The political system in Ecuador has also been under severe strain. Many Ecuadorans have become disenchanted with a government that has promised much but delivered little. Political participation is limited, especially for indigenous groups, which, in Peru, make up roughly 40% of the country’s population. Grumblings from the military have also been reported. That civilians remain in control should not be interpreted as unwavering military support for democratic rule. Conditions in both countries are not conducive to a peaceful settlement of disputes and misunderstandings.
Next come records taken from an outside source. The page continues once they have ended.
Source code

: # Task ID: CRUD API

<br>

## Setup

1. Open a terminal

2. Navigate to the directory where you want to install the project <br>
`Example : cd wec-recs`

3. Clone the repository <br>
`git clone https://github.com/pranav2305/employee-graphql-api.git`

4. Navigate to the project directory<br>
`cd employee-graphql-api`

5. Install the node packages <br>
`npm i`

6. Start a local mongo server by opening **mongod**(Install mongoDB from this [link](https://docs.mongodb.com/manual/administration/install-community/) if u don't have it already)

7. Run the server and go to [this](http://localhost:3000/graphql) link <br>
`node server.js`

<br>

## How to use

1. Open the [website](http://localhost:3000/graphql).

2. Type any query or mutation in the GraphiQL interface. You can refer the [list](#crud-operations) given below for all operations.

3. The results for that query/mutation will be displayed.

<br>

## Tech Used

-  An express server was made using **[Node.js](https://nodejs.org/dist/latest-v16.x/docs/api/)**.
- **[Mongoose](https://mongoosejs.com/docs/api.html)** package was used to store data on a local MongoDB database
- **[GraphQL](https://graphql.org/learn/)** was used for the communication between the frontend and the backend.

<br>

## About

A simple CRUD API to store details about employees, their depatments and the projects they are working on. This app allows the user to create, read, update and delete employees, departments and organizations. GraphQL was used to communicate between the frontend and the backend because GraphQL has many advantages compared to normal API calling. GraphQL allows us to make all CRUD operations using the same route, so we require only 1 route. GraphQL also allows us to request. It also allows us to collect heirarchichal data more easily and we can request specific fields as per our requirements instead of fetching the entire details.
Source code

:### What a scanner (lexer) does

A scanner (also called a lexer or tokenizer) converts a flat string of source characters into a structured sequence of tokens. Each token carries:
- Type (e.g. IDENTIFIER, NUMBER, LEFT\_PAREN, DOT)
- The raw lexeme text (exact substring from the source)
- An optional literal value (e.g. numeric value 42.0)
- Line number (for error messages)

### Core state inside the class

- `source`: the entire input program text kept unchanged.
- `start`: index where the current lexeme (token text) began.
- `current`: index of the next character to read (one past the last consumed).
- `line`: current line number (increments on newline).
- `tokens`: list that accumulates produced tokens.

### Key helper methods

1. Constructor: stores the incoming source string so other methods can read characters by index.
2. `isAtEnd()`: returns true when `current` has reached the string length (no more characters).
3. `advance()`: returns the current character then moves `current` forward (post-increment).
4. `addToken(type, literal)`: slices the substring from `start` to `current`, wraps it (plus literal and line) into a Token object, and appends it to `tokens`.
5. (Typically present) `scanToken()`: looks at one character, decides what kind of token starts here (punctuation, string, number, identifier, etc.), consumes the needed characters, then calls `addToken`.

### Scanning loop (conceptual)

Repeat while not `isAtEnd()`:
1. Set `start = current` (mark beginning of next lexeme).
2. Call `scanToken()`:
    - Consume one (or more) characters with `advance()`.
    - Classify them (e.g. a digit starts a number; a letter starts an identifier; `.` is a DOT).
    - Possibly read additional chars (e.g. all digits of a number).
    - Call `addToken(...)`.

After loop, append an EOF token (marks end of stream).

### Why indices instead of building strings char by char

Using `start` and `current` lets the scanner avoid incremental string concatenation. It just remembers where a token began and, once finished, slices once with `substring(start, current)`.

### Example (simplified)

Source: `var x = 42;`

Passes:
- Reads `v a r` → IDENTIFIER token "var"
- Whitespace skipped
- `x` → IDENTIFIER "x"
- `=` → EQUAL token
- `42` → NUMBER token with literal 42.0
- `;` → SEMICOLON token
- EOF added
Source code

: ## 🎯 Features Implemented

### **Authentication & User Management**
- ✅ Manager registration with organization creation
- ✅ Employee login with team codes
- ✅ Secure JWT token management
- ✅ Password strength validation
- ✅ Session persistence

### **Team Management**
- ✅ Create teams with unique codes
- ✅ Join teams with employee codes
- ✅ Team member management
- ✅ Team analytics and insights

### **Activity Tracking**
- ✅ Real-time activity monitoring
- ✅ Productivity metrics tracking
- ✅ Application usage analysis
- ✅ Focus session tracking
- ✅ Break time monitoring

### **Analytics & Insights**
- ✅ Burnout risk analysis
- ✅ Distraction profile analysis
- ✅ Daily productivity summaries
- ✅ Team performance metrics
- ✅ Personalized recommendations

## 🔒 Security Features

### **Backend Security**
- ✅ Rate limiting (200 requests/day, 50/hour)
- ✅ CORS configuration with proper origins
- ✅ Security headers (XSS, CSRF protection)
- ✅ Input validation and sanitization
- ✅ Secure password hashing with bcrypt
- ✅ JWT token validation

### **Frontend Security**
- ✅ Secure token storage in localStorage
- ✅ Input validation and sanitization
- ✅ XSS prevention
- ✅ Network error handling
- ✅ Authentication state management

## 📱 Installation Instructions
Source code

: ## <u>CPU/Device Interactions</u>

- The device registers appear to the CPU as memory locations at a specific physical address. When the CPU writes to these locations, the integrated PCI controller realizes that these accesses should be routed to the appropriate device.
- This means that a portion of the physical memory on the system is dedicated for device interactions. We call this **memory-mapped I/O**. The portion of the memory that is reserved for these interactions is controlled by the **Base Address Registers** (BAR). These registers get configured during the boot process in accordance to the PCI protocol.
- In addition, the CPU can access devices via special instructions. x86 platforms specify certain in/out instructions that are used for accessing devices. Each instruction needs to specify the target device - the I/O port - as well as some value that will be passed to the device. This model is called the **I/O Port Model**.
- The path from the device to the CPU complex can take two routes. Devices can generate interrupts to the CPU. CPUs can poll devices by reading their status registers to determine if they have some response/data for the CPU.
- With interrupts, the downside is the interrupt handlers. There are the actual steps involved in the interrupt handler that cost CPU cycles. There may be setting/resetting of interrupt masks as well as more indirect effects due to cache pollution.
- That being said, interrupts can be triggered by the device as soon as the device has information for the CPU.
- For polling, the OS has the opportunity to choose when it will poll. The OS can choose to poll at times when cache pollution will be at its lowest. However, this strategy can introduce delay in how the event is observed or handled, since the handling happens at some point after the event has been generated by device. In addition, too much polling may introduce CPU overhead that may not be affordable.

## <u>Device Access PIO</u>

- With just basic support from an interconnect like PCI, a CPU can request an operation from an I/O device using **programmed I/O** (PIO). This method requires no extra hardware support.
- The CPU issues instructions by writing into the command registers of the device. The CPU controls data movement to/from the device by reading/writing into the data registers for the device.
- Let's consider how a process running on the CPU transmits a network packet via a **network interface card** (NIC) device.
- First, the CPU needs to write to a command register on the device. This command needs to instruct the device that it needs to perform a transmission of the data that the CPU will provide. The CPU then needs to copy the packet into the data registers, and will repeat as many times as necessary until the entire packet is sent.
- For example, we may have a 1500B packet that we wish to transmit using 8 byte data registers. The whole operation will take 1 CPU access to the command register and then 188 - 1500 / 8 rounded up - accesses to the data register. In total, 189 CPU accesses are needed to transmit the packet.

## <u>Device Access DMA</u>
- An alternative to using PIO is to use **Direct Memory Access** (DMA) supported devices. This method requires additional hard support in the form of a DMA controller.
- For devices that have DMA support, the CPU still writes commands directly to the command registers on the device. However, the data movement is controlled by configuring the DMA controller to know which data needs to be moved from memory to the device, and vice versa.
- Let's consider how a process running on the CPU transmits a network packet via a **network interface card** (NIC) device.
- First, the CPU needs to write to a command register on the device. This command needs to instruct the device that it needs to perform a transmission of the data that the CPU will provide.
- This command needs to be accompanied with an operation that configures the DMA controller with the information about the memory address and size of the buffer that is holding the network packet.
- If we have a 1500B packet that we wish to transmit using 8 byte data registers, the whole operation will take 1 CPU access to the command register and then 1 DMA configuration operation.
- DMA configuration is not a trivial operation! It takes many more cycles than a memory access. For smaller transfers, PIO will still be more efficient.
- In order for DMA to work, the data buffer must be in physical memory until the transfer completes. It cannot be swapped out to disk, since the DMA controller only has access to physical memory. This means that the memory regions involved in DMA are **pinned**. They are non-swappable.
Coming on the heels of the Mexico crisis, the Ecuador-Peru conflict contributes to a perception of Latin America in turmoil. It erodes investor confidence in the region. In 1994, Peru’s growth rate was 12%, highest in the world. Foreign investment was also impressive. But the fighting created uncertainty and put the country’s economic performance at some risk. Recently, for example, Southern Peru Copper Corp. had to withdraw a $215 million public offering because of a lack of interest. The conflict is also likely to put a chill on the Andean Pact, a trade group including Peru and Ecuador.

The fighting between Peru and Ecuador has tarnished democratic progress and economic advances the region has made in the past year. Vigorous leadership from the inter-American community was lacking. Until that is found, the glow of the Summit of the Americas will grow dimmer and dimmer.